Recruiters are the administers and scorers of physical examinations, and enlisted screening test of prospects and advises with regard to reasonable occupational aims within the Army. They must also inform disqualified applicants, assist in administration of Armed Services Vocational Battery or ASVAB (which is basically the SAT/ACT of the military) and explain the results to school officials and students.

5. Administration

It is important to advise prospects of disqualifications that can be waiverable and assists preparation of waiver application. This is the process of admitting to a disqualifying factor of a prospect and getting permission to join anyway. Needless to say that involves a large amount of paperwork and administration time. A recruiter gathers individual data and prepares forms and documents in regards to enlistment processing. Arranging transportation, meals, and lodging for prospects when required is important as many prospects are still minors and/or students. Maintaining prospect individual files, school program folders, and prospecting lists. A good recruiter assists in market research and analysis of recruiting territory and makes appropriate recommendations to station commander.

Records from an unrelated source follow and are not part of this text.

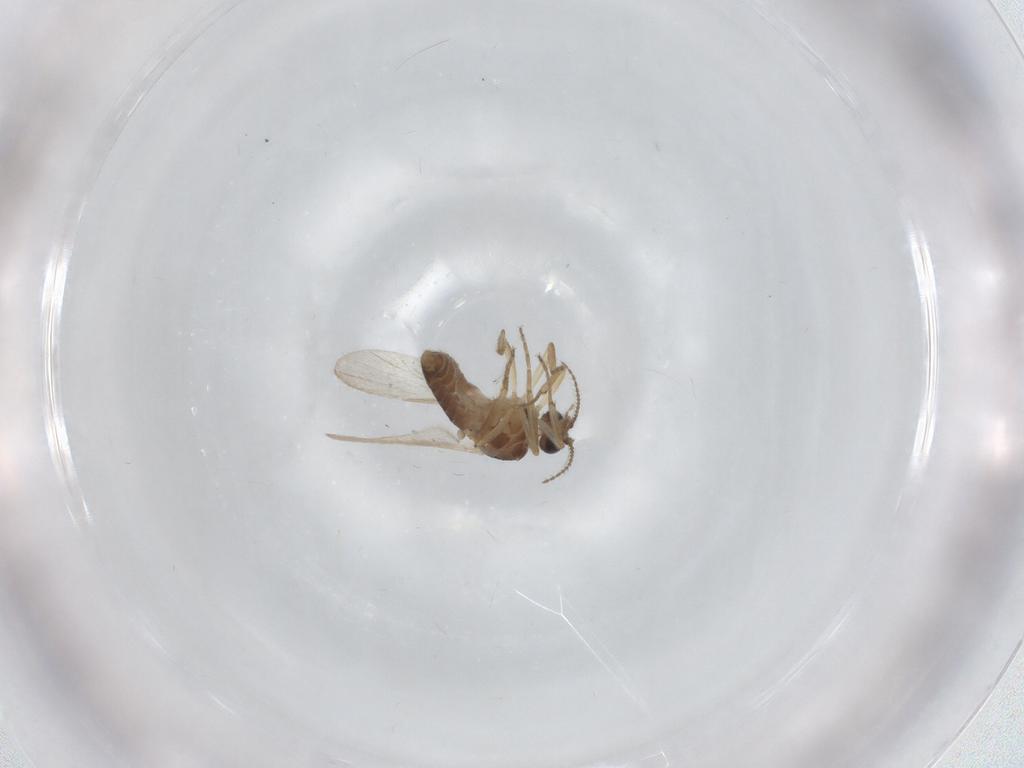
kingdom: Animalia
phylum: Arthropoda
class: Insecta
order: Diptera
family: Ceratopogonidae
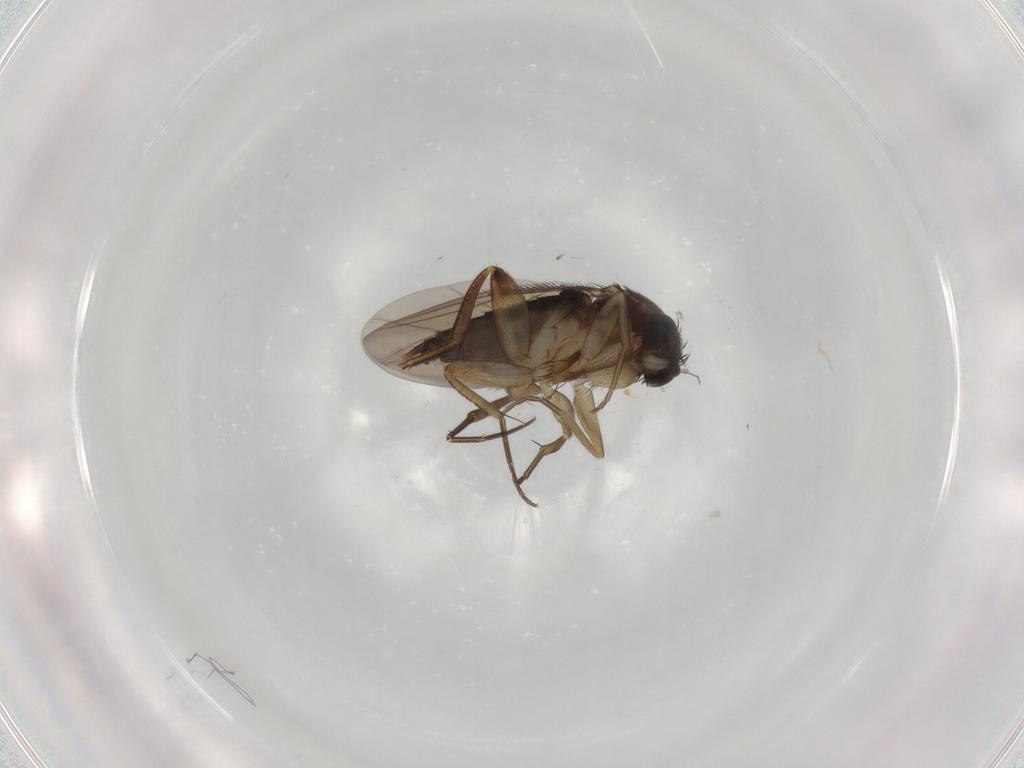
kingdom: Animalia
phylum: Arthropoda
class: Insecta
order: Diptera
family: Phoridae
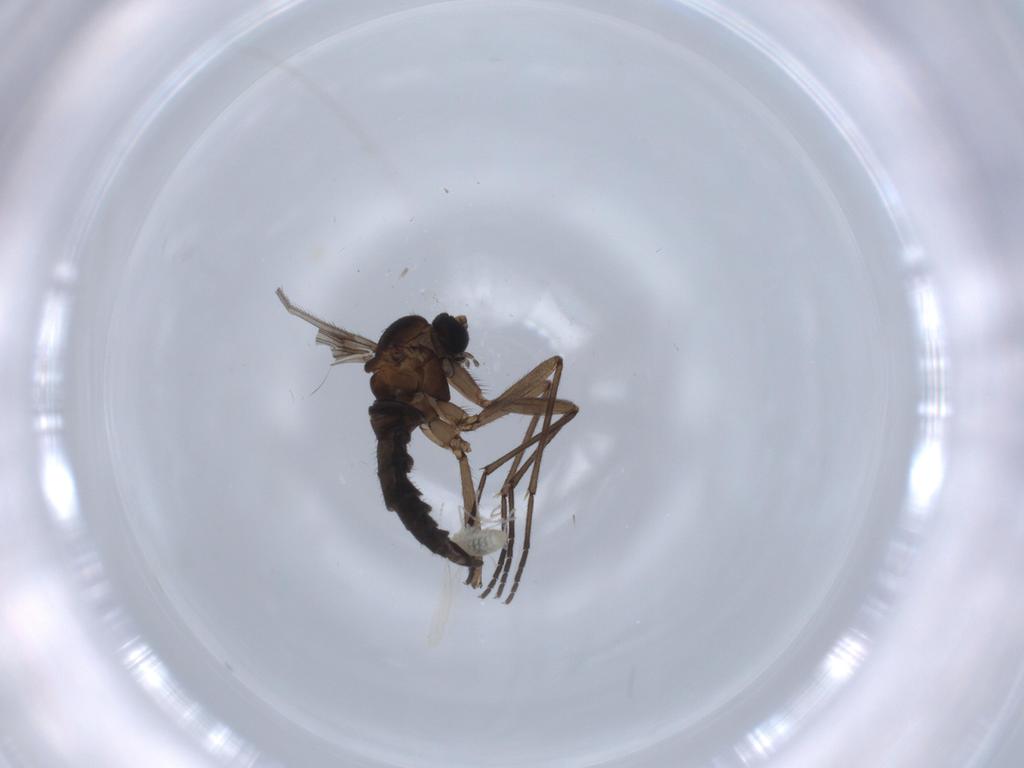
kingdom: Animalia
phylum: Arthropoda
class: Insecta
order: Diptera
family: Cecidomyiidae
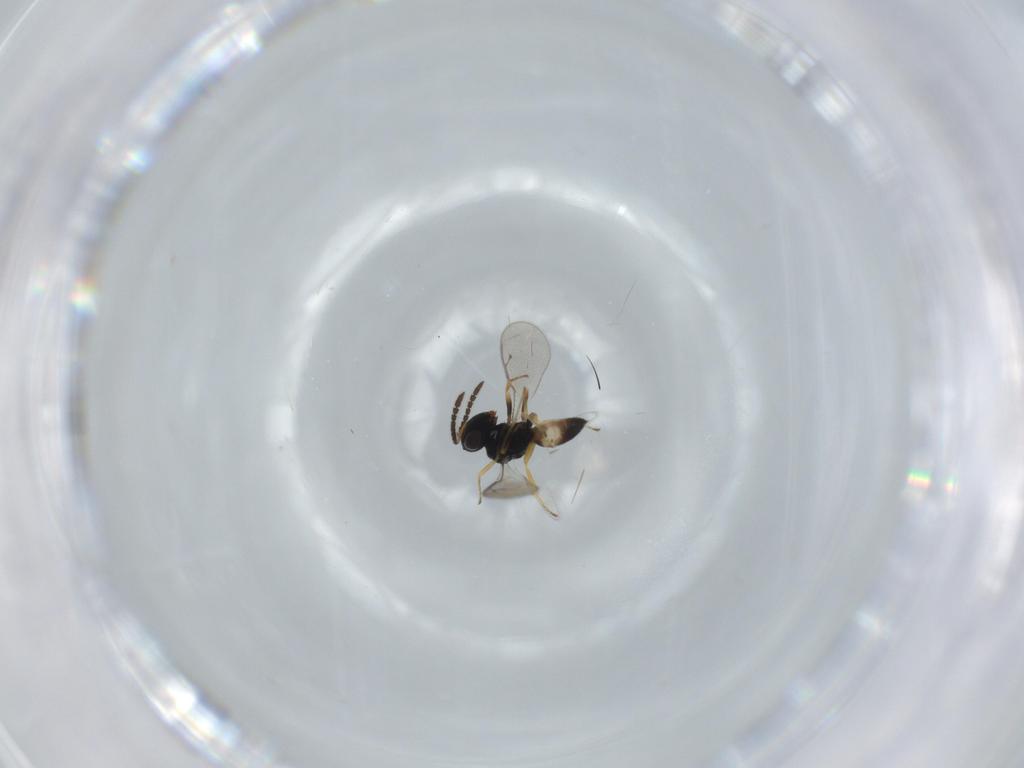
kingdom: Animalia
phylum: Arthropoda
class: Insecta
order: Hymenoptera
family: Pteromalidae
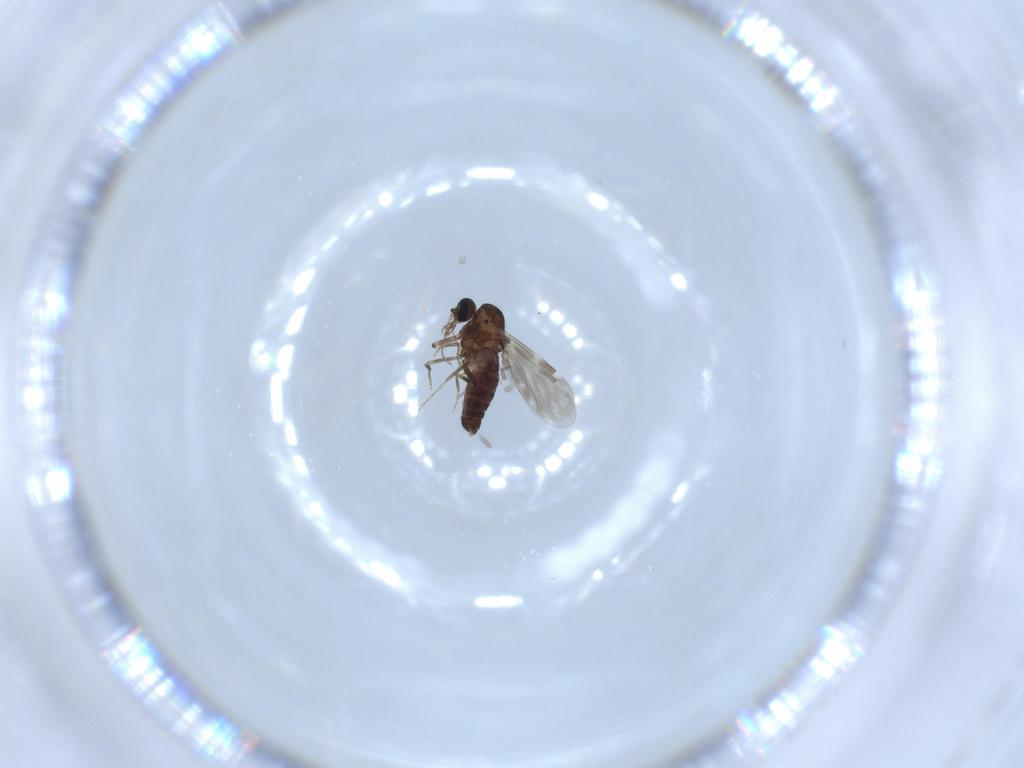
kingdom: Animalia
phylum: Arthropoda
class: Insecta
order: Diptera
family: Ceratopogonidae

Pros and Cons to Recruiting

The list of duties for a recruiter are many. Army recruiters have a tedious and somewhat stressful job and it is not for everyone. Below is a list of pros and cons that could help you weight the decision of becoming an Army recruiter.

Pros:

  • Additional pay added to paycheck
  • Prestige gathered from a highly respected post in the Army
  • Career booster as it will place an NCO above the others as they seek high rank
  • Lighter duty compared to serving in combat arms units
  • Many perks like work car, phone, computer, credit card, etc
  • More clothing allowance provided

Cons:

  • Stressful job, that requires long work days
  • Expected to meet quotas
  • Working with the community at large can prove to be tedious
  • Separated from your home base and unit

Summary

Army recruiters have a very tedious and prestigious job. Those who seek to become a recruiter must do so with full intent and motivation. While the extra payment is not great and the duties are plenty, the career advancement provided by serving as a recruitment and retention NCO can not be rivaled. If you have the due-diligence for office work, astuteness for advertising and marketing, and discipline to stay on message and ahead of quotas, you will make an excellent recruiter and will be well on your way to a hearty military career.